Traces of all positive powers of a matrix are zero implies it is nilpotent

Assume that for all $k=1,\ldots,n$, $\mathrm{tr}(A^k) = 0$ where $A$ is a $n\times n$ matrix.
We consider the eigenvalues in $\mathbb C$.

Suppose $A$ is not nilpotent, so $A$ has some non-zero eigenvalues $\lambda_1,\ldots,\lambda_r$.
Let $n_i$ the multiplicity of $\lambda_i$ then $$\left\{\begin{array}{ccc}n_1\lambda_1+\cdots+n_r\lambda_r&=&0 \\ \vdots & & \vdots \\ n_1\lambda_1^r+\cdots+n_r\lambda_r^r&=&0\end{array}\right.$$ So we have $$\left(\begin{array}{cccc}\lambda_1&\lambda_2&\cdots&\lambda_r\\\lambda_1^2 & \lambda_2^2 & \cdots & \lambda_r^2 \\ \vdots & \vdots & \vdots & \vdots \\ \lambda_1^r & \lambda_2^r & \cdots & \lambda_r^r\end{array}\right)\left(\begin{array}{c}n_1 \\ n_2 \\ \vdots \\ n_r \end{array}\right)=\left(\begin{array}{c}0 \\ 0\\ \vdots \\ 0\end{array}\right)$$ But $$\mathrm{det}\left(\begin{array}{cccc}\lambda_1&\lambda_2&\cdots&\lambda_r\\\lambda_1^2 & \lambda_2^2 & \cdots & \lambda_r^2 \\ \vdots & \vdots & \vdots & \vdots \\ \lambda_1^r & \lambda_2^r & \cdots & \lambda_r^r\end{array}\right)=\lambda_1\cdots\lambda_r\,\mathrm{det}\left(\begin{array}{cccc} 1 & 1 & \cdots & 1 \\ \lambda_1&\lambda_2&\cdots&\lambda_r\\\lambda_1^2 & \lambda_2^2 & \cdots & \lambda_r^2 \\ \vdots & \vdots & \vdots & \vdots \\ \lambda_1^{r-1} & \lambda_2^{r-1} & \cdots & \lambda_r^{r-1}\end{array}\right)\neq 0$$ (Vandermonde)

So the system has a unique solution which is $n_1=\ldots=n_r=0$. Contradiction.

If the eigenvalues of $A$ are $\lambda_1$, $\dots$, $\lambda_n$, then the eigenvalues of $A^k$ are $\lambda_1^k$, $\dots$, $\lambda_n^k$. It follows that if all powers of $A$ have zero trace, then $$\lambda_1^k+\dots+\lambda_n^k=0\qquad\text{for all $k\geq1$.}$$ Using Newton's identities to express the elementary symmetric functions of the $\lambda_i$'s in terms of their power sums, we see that all the coefficients of the characteristic polynomial of $A$ (except that of greatest degree, of course) are zero. This means that $A$ is nilpotent.

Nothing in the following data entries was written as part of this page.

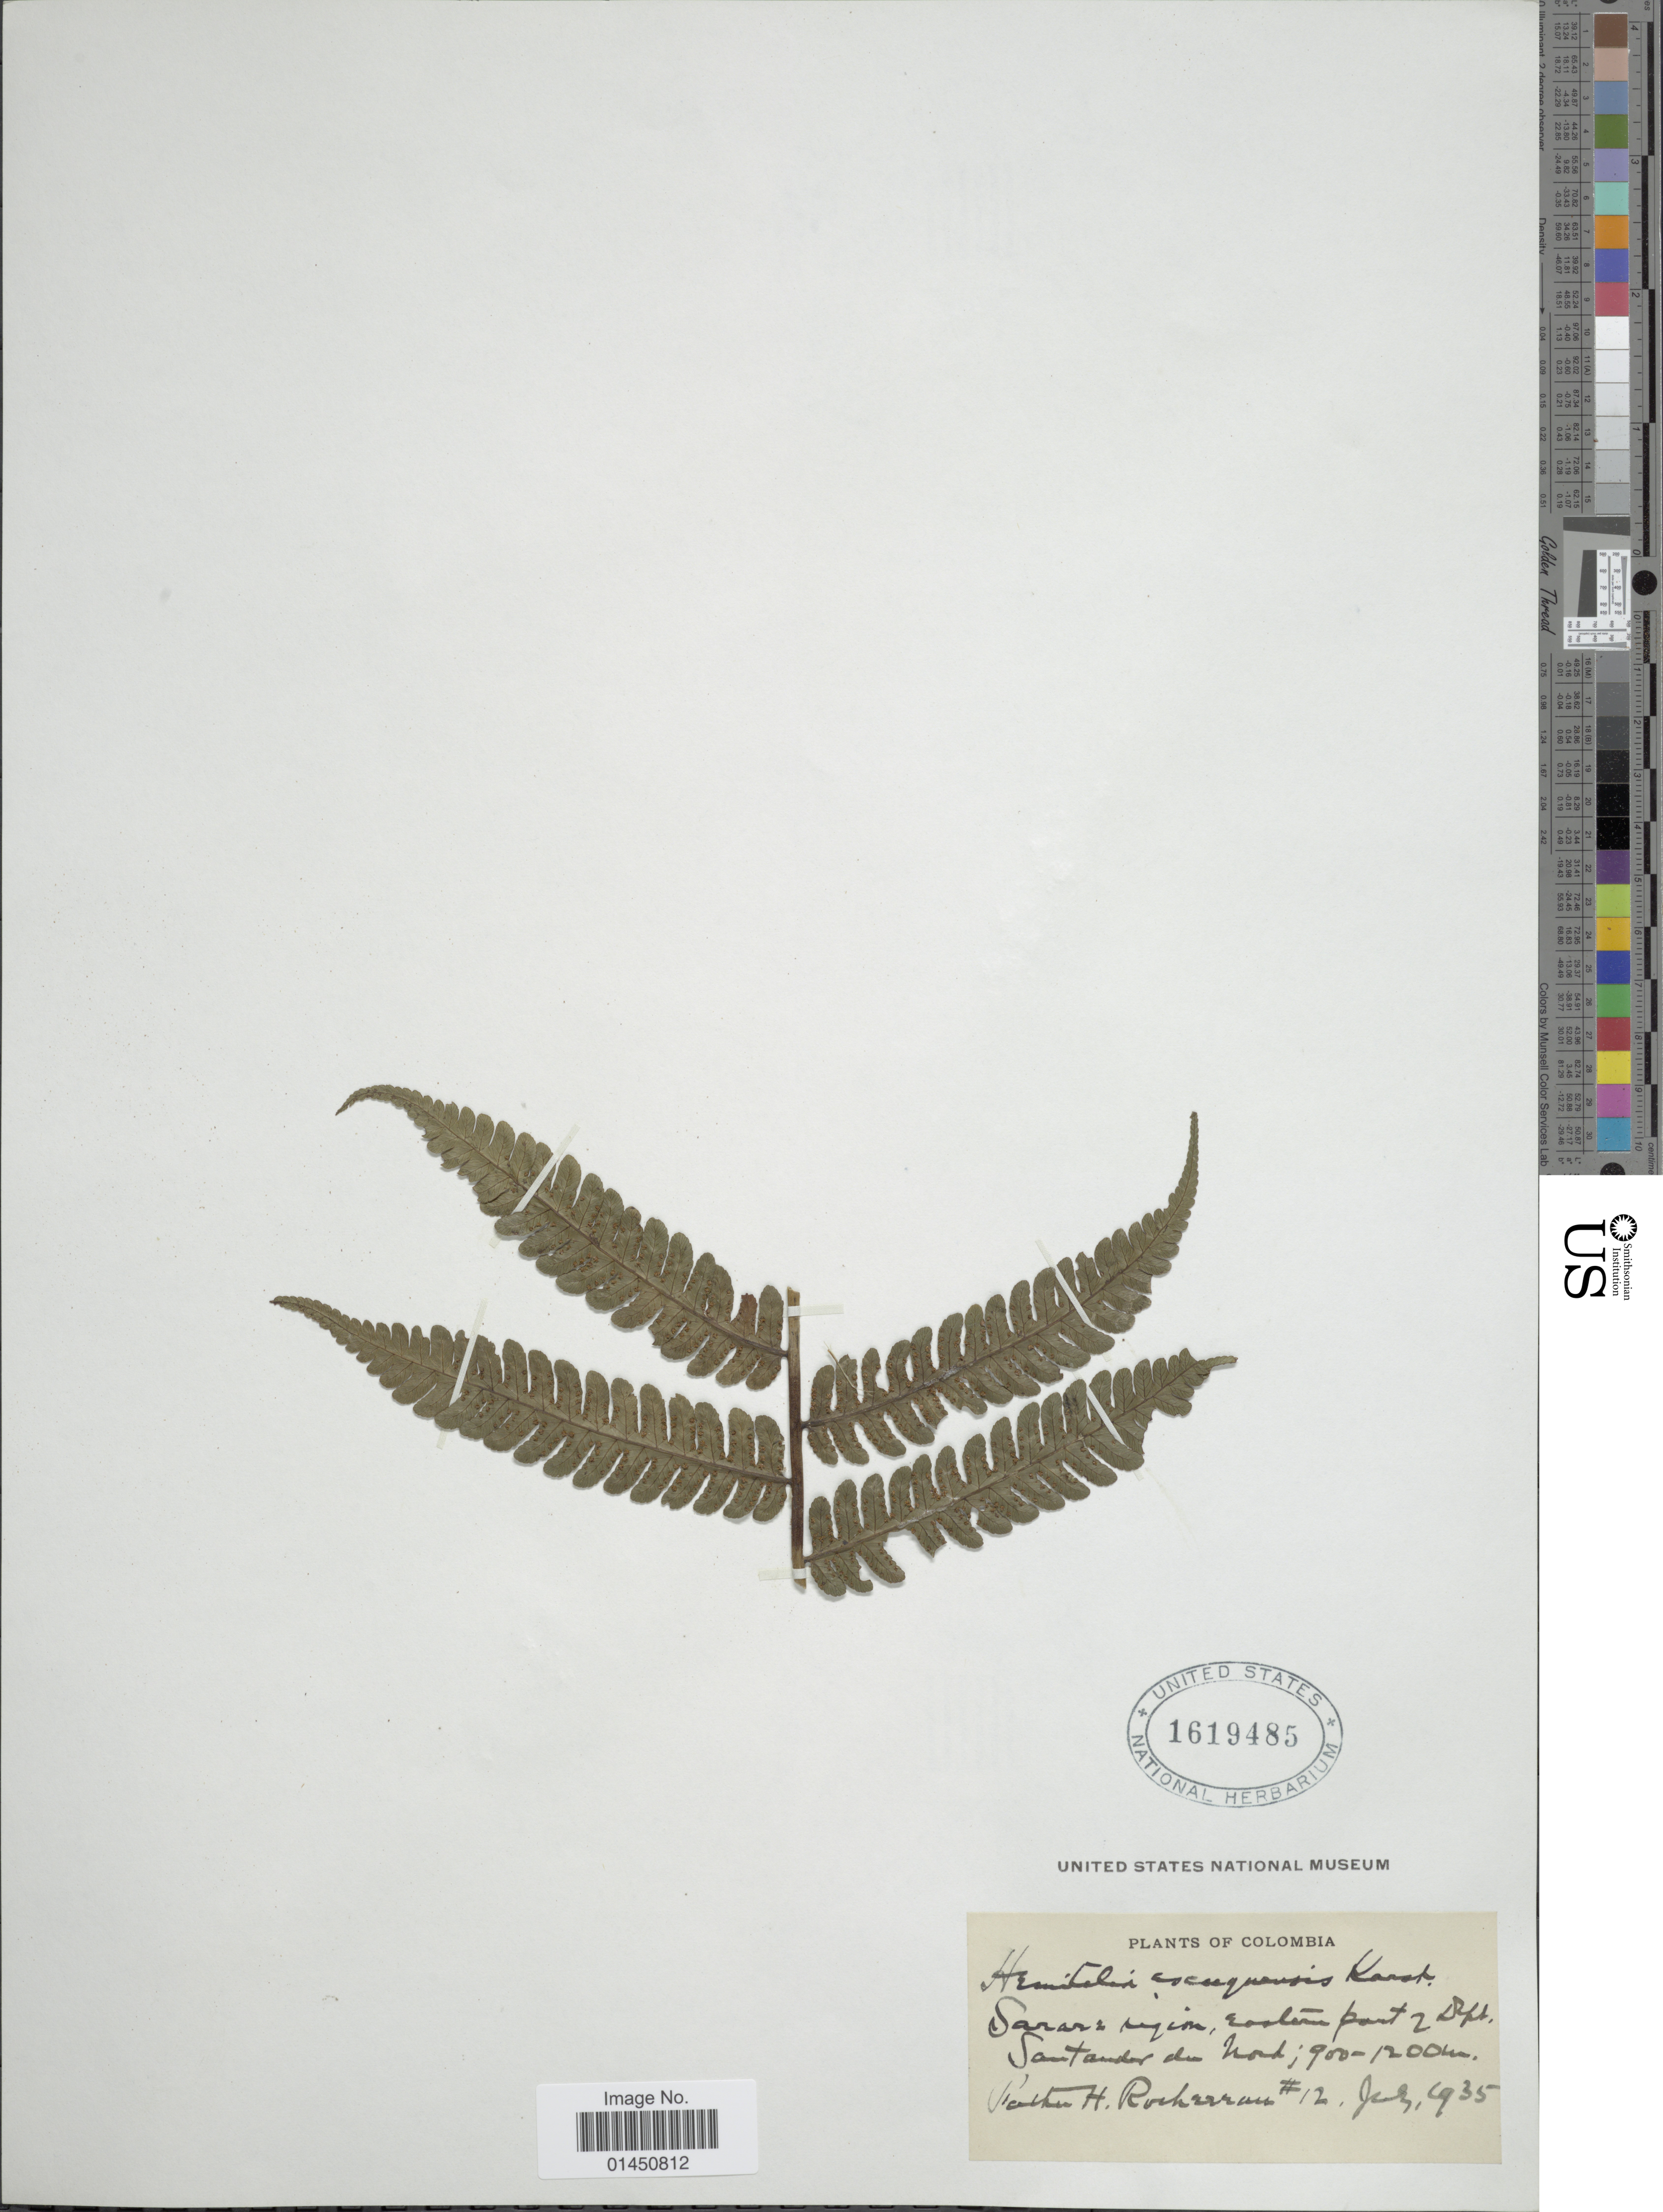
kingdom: Plantae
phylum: Tracheophyta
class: Polypodiopsida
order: Cyatheales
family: Cyatheaceae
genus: Cyathea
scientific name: Cyathea andina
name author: Domin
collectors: F. Rochereau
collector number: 12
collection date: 1935-07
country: Colombia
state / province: Norte de Santander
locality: Sarar region, Eastern part of Dpto.santander du nort.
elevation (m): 900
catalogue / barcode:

Here is an argument that does not involve Newton's identities, although it is still closely related to symmetric functions. Write $$f(z) = \sum_{k\ge 0} z^k \text{tr}(A^k) = \sum_{i=1}^n \frac{1}{1 - z \lambda_i}$$

where $\lambda_i$ are the eigenvalues of $A$. As a meromorphic function, $f(z)$ has poles at the reciprocals of all of the nonzero eigenvalues of $A$. Hence if $f(z) = n$ identically, then there are no such nonzero eigenvalues.

The argument using Newton's identities, however, proves the stronger statement that we only need to require $\text{tr}(A^k) = 0$ for $1 \le k \le n$. Newton's identities are in fact equivalent to the identity $$f(z) = n - \frac{z p'(z)}{p(z)}$$

where $p(z) = \prod_{i=1}^n (1 - z \lambda_i)$. To prove this identity it suffices to observe that $$\log p(z) = \sum_{i=1}^n \log (1 - z \lambda_i)$$

and differentiating both sides gives $$\frac{p'(z)}{p(z)} = \sum_{i=1}^n \frac{- \lambda_i}{1 - z \lambda_i}.$$

(The argument using Newton's identities is also valid over any field of characteristic zero.)